To find the shearing modulus of the cube, we will follow these steps: ### Step 1: Convert all measurements to consistent units Given: - Side of the cube = 40 cm = 400 mm - Displacement of the upper face (ΔL) = 0.1 mm ### Step 2: Calculate shear strain Shear strain (γ) is defined as the ratio of the displacement (ΔL) to the original length (L): \[ \text{Shear Strain} (\gamma) = \frac{\Delta L}{L} = \frac{0.1 \text{ mm}}{400 \text{ mm}} = \frac{0.1}{400} = 0.00025 \] ### Step 3: Calculate shear stress Shear stress (τ) is defined as the force (F) divided by the area (A).
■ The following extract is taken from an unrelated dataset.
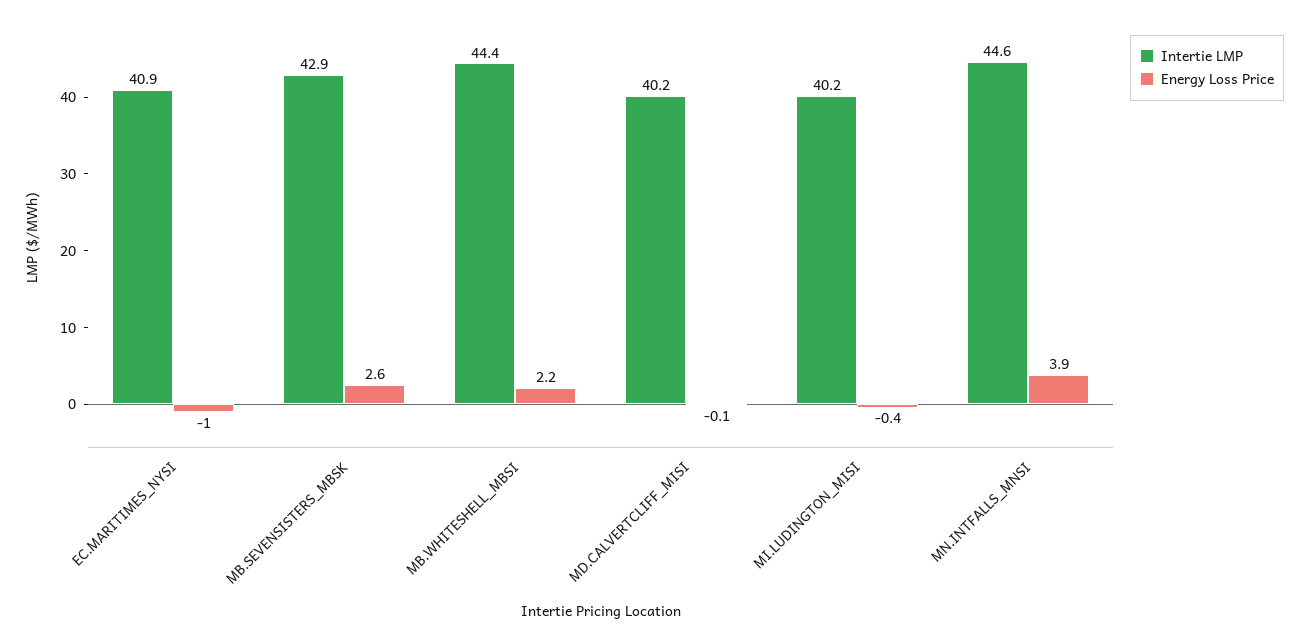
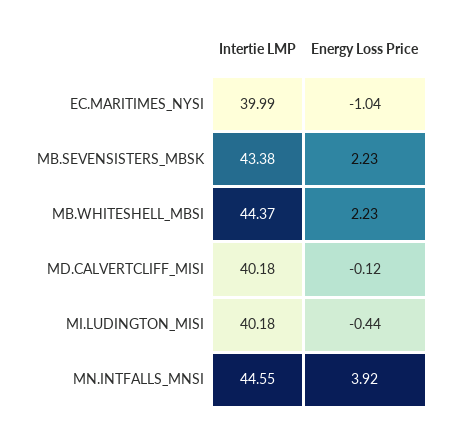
Intertie LMP, EC.MARITIMES_NYSI: 40.9 -> 39.99
Intertie LMP, MB.SEVENSISTERS_MBSK: 42.9 -> 43.38
Energy Loss Price, MB.SEVENSISTERS_MBSK: 2.6 -> 2.23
The force given is 8 kN, which we convert to Newtons: \[ F = 8 \text{ kN} = 8000 \text{ N} \] The base area (A) of the cube is: \[ A = \text{side}^2 = (400 \text{ mm})^2 = 160000 \text{ mm}^2 = 160000 \times 10^{-6} \text{ m}^2 = 0.16 \text{ m}^2 \] Now, we can calculate shear stress: \[ \text{Shear Stress} (\tau) = \frac{F}{A} = \frac{8000 \text{ N}}{0.16 \text{ m}^2} = 50000 \text{ N/m}^2 = 5 \times 10^5 \text{ N/m}^2 \] ### Step 4: Calculate shearing modulus Shearing modulus (G) is defined as the ratio of shear stress to shear strain: \[ G = \frac{\tau}{\gamma} = \frac{5 \times 10^5 \text{ N/m}^2}{0.00025} = 2 \times 10^9 \text{ N/m}^2 \] ### Final Answer The shearing modulus of the cube is \( 2 \times 10^9 \text{ N/m}^2 \). ---